ASSIGNED TASK: Transcribe the lines below exactly, beginning with the first line and continuing through the line that contains "theory aren’t that useful in most everyday". Leave the pictures out of your answer.

(Text extracted from each page)
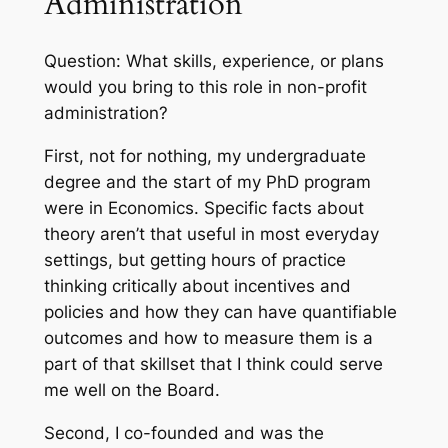
Administration
Question: What skills, experience, or plans
would you bring to this role in non-profit
administration?
First, not for nothing, my undergraduate
degree and the start of my PhD program
were in Economics. Specific facts about
theory aren’t that useful in most everyday
settings, but getting hours of practice
thinking critically about incentives and
policies and how they can have quantifiable
outcomes and how to measure them is a
part of that skillset that I think could serve
me well on the Board.
Second, I co-founded and was the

ANSWER:
Administration
Question: What skills, experience, or plans
would you bring to this role in non-profit
administration?
First, not for nothing, my undergraduate
degree and the start of my PhD program
were in Economics. Specific facts about
theory aren’t that useful in most everyday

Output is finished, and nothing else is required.